▸ TASK OBJECTIVE: Leave the images aside and output every entry exactly.

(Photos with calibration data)
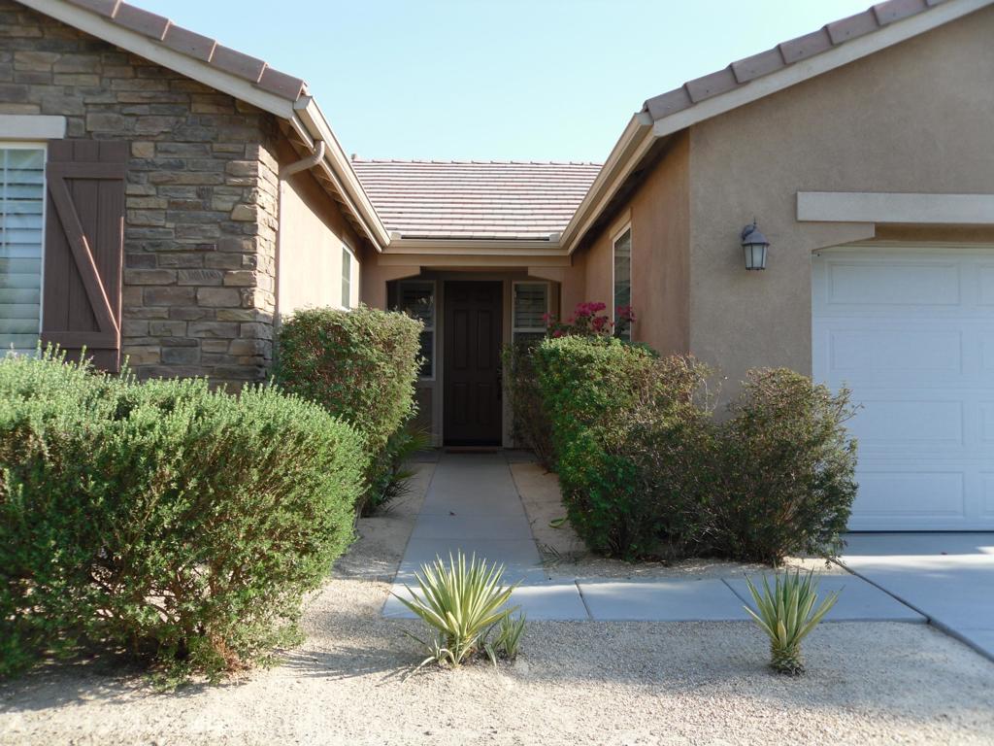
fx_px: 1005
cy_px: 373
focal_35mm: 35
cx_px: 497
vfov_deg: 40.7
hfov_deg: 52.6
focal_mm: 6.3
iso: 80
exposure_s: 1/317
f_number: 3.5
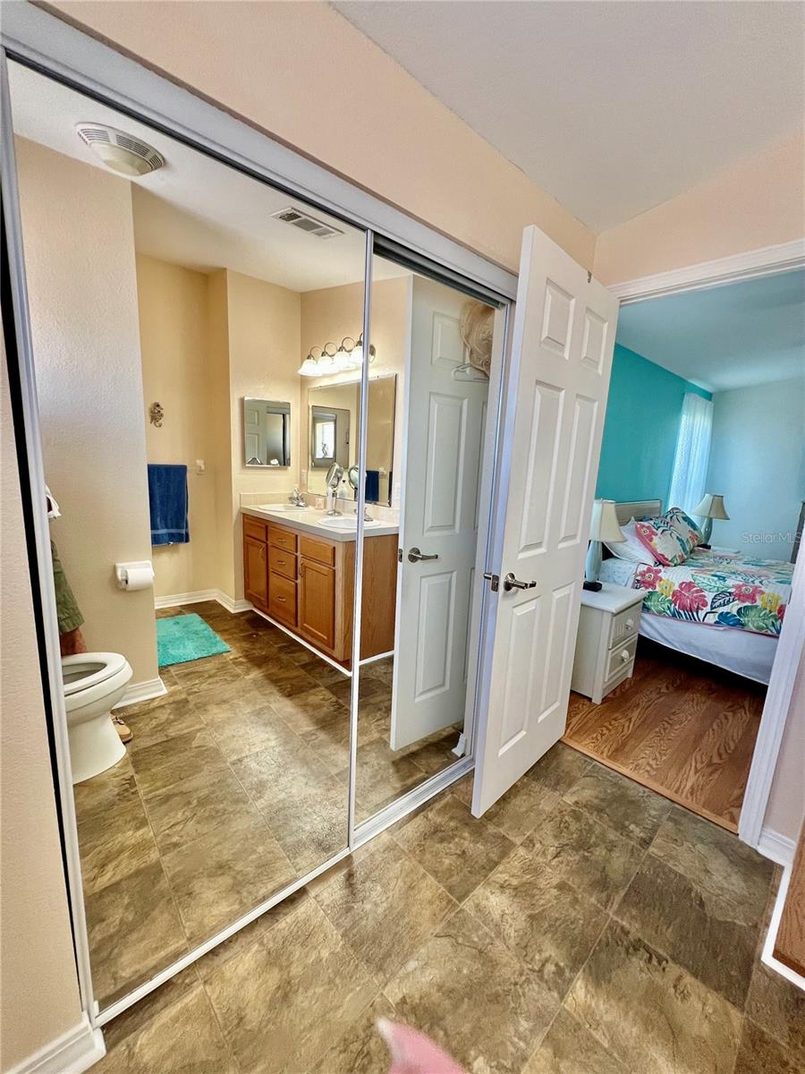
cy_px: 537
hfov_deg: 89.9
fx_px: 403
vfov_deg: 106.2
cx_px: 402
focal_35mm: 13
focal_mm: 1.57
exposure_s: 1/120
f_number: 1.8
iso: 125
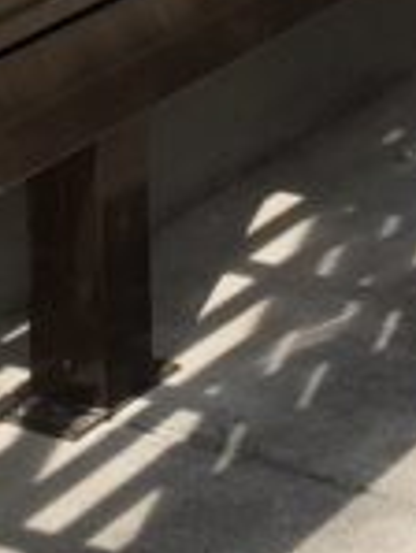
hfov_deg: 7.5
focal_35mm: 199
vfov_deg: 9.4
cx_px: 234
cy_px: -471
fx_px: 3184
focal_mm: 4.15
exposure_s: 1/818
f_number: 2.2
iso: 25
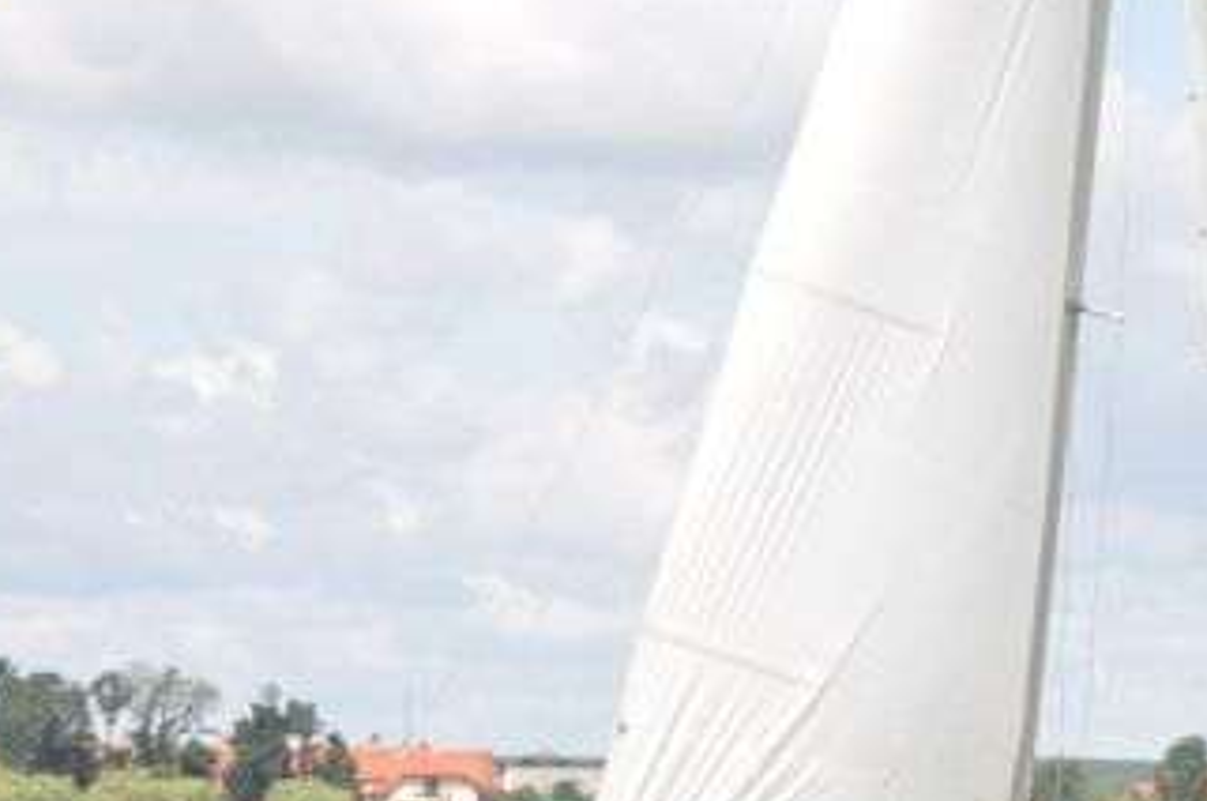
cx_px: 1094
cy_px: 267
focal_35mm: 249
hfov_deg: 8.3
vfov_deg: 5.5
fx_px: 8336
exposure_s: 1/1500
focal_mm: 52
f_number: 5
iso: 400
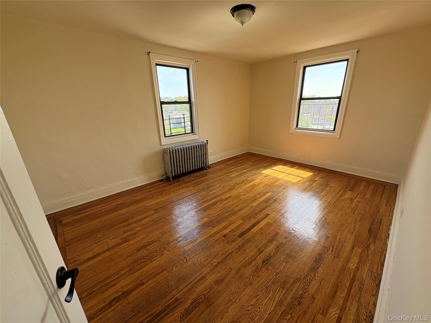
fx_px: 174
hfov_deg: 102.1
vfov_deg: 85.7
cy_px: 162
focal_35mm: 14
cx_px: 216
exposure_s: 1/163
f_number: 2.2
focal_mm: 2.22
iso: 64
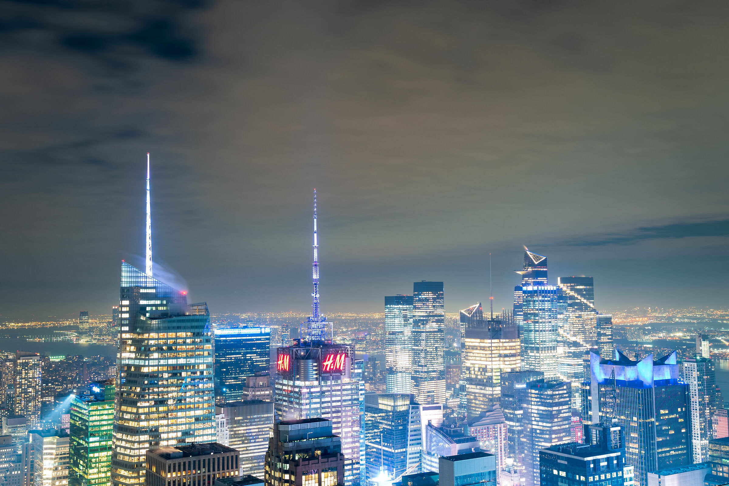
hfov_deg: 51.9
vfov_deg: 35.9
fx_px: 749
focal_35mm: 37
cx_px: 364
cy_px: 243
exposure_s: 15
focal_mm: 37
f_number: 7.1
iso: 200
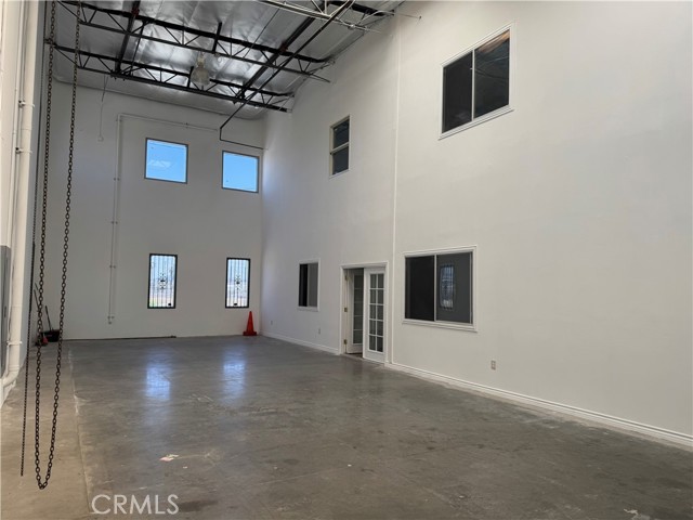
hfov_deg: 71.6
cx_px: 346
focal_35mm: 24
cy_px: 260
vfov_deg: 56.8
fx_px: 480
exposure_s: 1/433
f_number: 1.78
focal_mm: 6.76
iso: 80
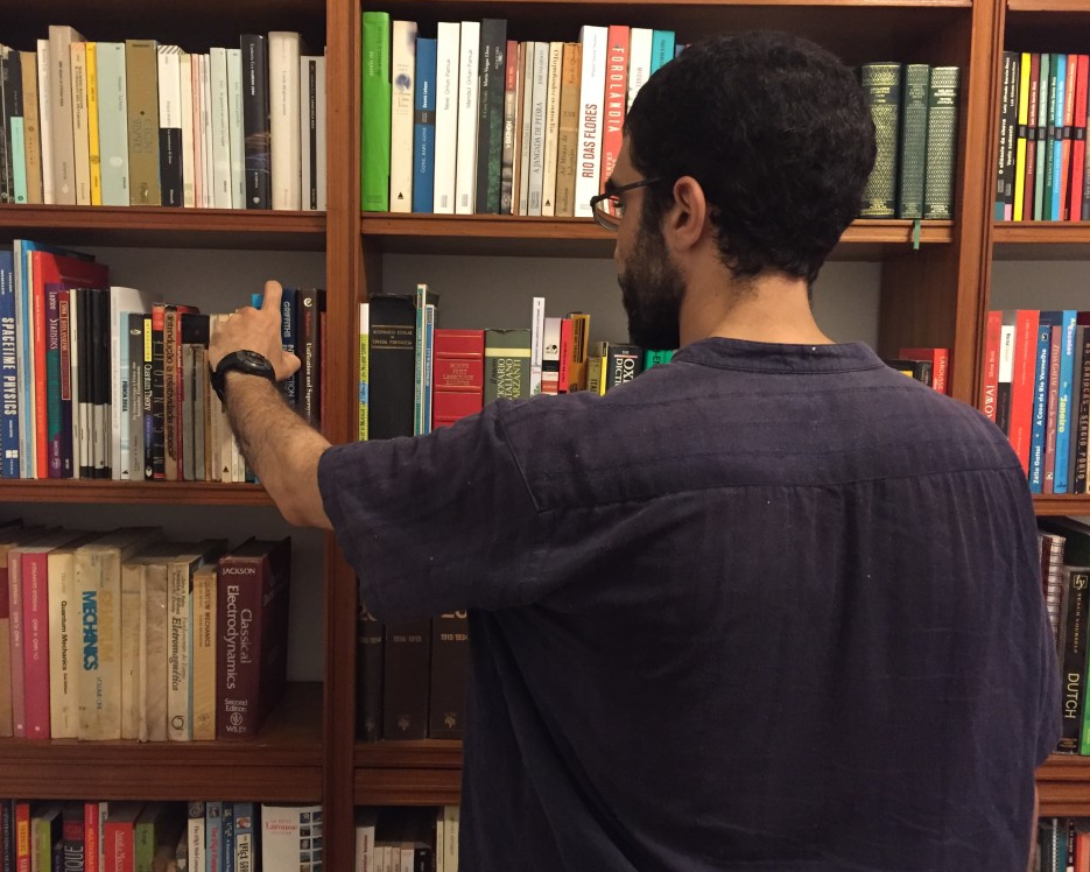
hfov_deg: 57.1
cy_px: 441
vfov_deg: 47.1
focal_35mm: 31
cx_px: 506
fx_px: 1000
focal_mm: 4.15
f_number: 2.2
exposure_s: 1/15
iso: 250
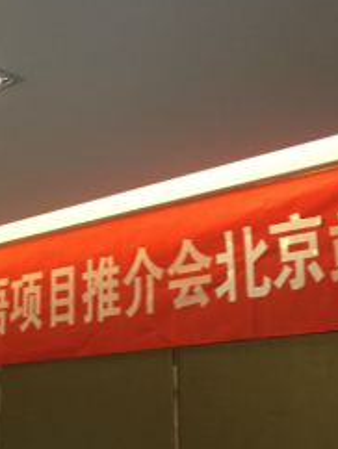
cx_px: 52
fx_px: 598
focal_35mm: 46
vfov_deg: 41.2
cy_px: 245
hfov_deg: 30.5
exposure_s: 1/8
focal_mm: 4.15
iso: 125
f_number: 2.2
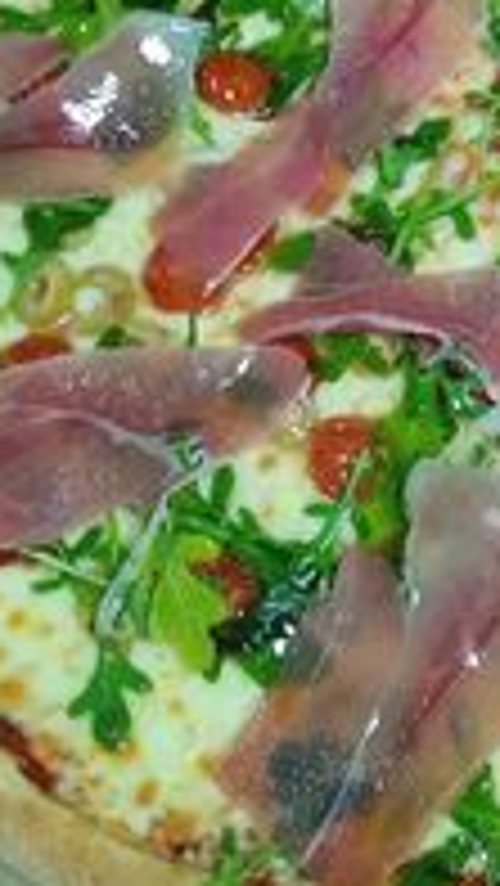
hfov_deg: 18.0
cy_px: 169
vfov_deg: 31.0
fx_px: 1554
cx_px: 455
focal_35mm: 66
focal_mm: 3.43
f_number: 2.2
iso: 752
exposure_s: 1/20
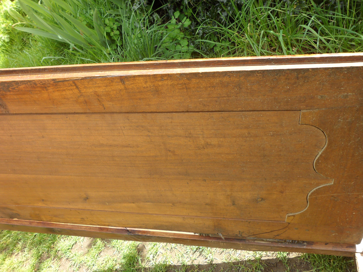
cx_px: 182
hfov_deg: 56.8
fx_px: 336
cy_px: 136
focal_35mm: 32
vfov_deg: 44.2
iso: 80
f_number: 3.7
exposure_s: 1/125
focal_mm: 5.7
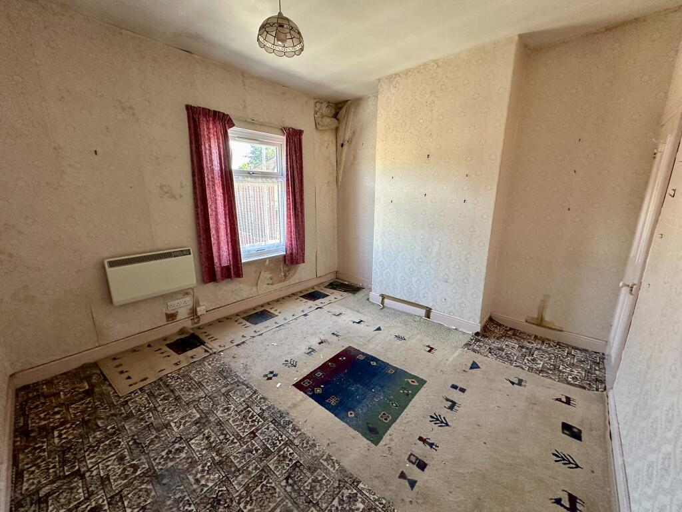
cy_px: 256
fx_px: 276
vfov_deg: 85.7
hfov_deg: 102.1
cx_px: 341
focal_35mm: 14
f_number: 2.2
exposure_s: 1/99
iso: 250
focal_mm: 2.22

▸ RESPONSE BOX:
fx_px: 1005
cy_px: 373
focal_35mm: 35
cx_px: 497
vfov_deg: 40.7
hfov_deg: 52.6
focal_mm: 6.3
iso: 80
exposure_s: 1/317
f_number: 3.5
cy_px: 537
hfov_deg: 89.9
fx_px: 403
vfov_deg: 106.2
cx_px: 402
focal_35mm: 13
focal_mm: 1.57
exposure_s: 1/120
f_number: 1.8
iso: 125
hfov_deg: 7.5
focal_35mm: 199
vfov_deg: 9.4
cx_px: 234
cy_px: -471
fx_px: 3184
focal_mm: 4.15
exposure_s: 1/818
f_number: 2.2
iso: 25
cx_px: 1094
cy_px: 267
focal_35mm: 249
hfov_deg: 8.3
vfov_deg: 5.5
fx_px: 8336
exposure_s: 1/1500
focal_mm: 52
f_number: 5
iso: 400
fx_px: 174
hfov_deg: 102.1
vfov_deg: 85.7
cy_px: 162
focal_35mm: 14
cx_px: 216
exposure_s: 1/163
f_number: 2.2
focal_mm: 2.22
iso: 64
hfov_deg: 51.9
vfov_deg: 35.9
fx_px: 749
focal_35mm: 37
cx_px: 364
cy_px: 243
exposure_s: 15
focal_mm: 37
f_number: 7.1
iso: 200
hfov_deg: 71.6
cx_px: 346
focal_35mm: 24
cy_px: 260
vfov_deg: 56.8
fx_px: 480
exposure_s: 1/433
f_number: 1.78
focal_mm: 6.76
iso: 80
hfov_deg: 57.1
cy_px: 441
vfov_deg: 47.1
focal_35mm: 31
cx_px: 506
fx_px: 1000
focal_mm: 4.15
f_number: 2.2
exposure_s: 1/15
iso: 250
cx_px: 52
fx_px: 598
focal_35mm: 46
vfov_deg: 41.2
cy_px: 245
hfov_deg: 30.5
exposure_s: 1/8
focal_mm: 4.15
iso: 125
f_number: 2.2
hfov_deg: 18.0
cy_px: 169
vfov_deg: 31.0
fx_px: 1554
cx_px: 455
focal_35mm: 66
focal_mm: 3.43
f_number: 2.2
iso: 752
exposure_s: 1/20
cx_px: 182
hfov_deg: 56.8
fx_px: 336
cy_px: 136
focal_35mm: 32
vfov_deg: 44.2
iso: 80
f_number: 3.7
exposure_s: 1/125
focal_mm: 5.7
cy_px: 256
fx_px: 276
vfov_deg: 85.7
hfov_deg: 102.1
cx_px: 341
focal_35mm: 14
f_number: 2.2
exposure_s: 1/99
iso: 250
focal_mm: 2.22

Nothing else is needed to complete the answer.